- Silver prices depreciate as a widespread selloff in financial markets reduces the metal's safe-haven appeal.
- The non-yielding Silver may strengthen as the Fed is expected to deliver a 50-basis point rate cut in September.
- San Francisco President Mary Daly noted that there is openness to the possibility of cutting rates in upcoming meetings.
Silver price (XAG/USD) remains tepid, trading around $27.20 per troy ounce during the Asian session on Tuesday. Growth concerns in the United States (US) have led to a broad selloff in financial markets, dampening the safe-haven appeal of the metal. Recent disappointing US labor market data has heightened fears that the Federal Reserve may be lagging in preventing an economic downturn.
However, the downside of non-yielding metals like Silver could be restrained due to the expectation of a 50-basis point (bps) interest rate cut by the US Federal Reserve (Fed) in September. The CME FedWatch tool shows a 74.5% probability of this rate cut at the September meeting, up sharply from the 11.4% chance reported just a week ago. Lower yields on investments could drive investors to choose assets with better returns.
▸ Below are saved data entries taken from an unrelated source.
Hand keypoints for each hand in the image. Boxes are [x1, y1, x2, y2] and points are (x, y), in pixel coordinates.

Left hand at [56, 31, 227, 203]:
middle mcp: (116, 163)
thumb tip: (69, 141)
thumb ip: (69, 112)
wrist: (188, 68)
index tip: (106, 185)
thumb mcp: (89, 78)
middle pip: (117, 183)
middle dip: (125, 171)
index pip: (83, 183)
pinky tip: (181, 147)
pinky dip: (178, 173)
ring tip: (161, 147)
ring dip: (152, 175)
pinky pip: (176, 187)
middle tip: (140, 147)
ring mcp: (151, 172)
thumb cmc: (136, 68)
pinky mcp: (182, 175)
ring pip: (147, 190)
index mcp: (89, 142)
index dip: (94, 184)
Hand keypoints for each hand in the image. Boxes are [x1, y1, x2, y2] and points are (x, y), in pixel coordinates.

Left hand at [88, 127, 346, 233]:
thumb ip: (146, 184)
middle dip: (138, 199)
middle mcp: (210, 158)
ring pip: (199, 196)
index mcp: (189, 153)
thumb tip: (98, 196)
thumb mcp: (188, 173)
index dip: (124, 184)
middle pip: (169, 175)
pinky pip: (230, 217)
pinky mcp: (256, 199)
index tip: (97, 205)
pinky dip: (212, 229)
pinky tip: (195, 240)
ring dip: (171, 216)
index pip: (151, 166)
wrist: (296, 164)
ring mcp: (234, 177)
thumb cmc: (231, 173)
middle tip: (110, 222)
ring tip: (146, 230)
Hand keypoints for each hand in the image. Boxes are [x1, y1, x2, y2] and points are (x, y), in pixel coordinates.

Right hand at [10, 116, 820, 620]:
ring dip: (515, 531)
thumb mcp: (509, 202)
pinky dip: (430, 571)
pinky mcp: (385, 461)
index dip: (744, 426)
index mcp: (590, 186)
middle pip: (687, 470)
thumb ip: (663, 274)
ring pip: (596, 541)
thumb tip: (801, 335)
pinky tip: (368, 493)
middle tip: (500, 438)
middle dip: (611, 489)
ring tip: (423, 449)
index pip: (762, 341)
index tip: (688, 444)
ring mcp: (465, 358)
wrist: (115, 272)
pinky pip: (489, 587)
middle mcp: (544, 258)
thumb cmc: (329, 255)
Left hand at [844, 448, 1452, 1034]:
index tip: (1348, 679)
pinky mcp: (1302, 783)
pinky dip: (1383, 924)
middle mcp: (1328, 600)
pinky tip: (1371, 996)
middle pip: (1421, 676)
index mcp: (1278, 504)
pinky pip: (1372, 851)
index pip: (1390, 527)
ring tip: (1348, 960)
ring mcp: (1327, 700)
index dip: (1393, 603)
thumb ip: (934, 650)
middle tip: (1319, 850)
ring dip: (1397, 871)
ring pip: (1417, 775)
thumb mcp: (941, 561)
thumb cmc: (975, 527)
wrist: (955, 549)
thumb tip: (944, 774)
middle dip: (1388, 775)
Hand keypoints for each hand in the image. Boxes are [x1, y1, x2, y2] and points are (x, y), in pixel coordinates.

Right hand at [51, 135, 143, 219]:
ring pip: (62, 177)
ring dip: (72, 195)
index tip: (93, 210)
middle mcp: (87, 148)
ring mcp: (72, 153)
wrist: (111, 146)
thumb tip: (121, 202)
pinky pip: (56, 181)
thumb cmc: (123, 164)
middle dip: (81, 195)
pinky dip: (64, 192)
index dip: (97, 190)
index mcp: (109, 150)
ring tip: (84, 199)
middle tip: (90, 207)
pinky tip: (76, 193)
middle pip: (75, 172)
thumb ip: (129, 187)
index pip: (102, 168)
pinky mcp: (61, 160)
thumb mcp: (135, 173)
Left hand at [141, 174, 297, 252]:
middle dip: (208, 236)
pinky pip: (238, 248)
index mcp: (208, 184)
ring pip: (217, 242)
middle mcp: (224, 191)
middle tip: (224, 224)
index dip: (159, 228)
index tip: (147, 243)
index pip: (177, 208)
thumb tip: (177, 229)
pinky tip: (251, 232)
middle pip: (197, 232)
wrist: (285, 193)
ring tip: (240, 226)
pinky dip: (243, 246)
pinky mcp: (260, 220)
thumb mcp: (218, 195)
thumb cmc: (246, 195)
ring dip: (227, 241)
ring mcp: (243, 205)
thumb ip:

According to Reuters, Federal Reserve Bank of San Francisco President Mary Daly expressed increased confidence on Monday that US inflation is moving towards the Fed's 2% target. Daly noted that “risks to the Fed's mandates are becoming more balanced and that there is openness to the possibility of cutting rates in upcoming meetings.”
Additionally, the geopolitical tensions in the Middle East could have provided support for the safe-haven demand of Silver. Israeli airstrike hit two schools and resulting in at least 30 casualties on Sunday, according to Palestinian officials. This escalation follows a round of talks in Cairo that ended without progress, as reported by Reuters.
Israel and the United States are preparing for a potential escalation in the region following Iran and its allies, Hamas and Hezbollah, pledging retaliation against Israel for the killing of a Hamas leader.
Silver FAQs
Silver is a precious metal highly traded among investors. It has been historically used as a store of value and a medium of exchange. Although less popular than Gold, traders may turn to Silver to diversify their investment portfolio, for its intrinsic value or as a potential hedge during high-inflation periods. Investors can buy physical Silver, in coins or in bars, or trade it through vehicles such as Exchange Traded Funds, which track its price on international markets.
Silver prices can move due to a wide range of factors. Geopolitical instability or fears of a deep recession can make Silver price escalate due to its safe-haven status, although to a lesser extent than Gold's. As a yieldless asset, Silver tends to rise with lower interest rates. Its moves also depend on how the US Dollar (USD) behaves as the asset is priced in dollars (XAG/USD). A strong Dollar tends to keep the price of Silver at bay, whereas a weaker Dollar is likely to propel prices up. Other factors such as investment demand, mining supply – Silver is much more abundant than Gold – and recycling rates can also affect prices.
Silver is widely used in industry, particularly in sectors such as electronics or solar energy, as it has one of the highest electric conductivity of all metals – more than Copper and Gold. A surge in demand can increase prices, while a decline tends to lower them. Dynamics in the US, Chinese and Indian economies can also contribute to price swings: for the US and particularly China, their big industrial sectors use Silver in various processes; in India, consumers’ demand for the precious metal for jewellery also plays a key role in setting prices.
Silver prices tend to follow Gold's moves. When Gold prices rise, Silver typically follows suit, as their status as safe-haven assets is similar. The Gold/Silver ratio, which shows the number of ounces of Silver needed to equal the value of one ounce of Gold, may help to determine the relative valuation between both metals. Some investors may consider a high ratio as an indicator that Silver is undervalued, or Gold is overvalued. On the contrary, a low ratio might suggest that Gold is undervalued relative to Silver.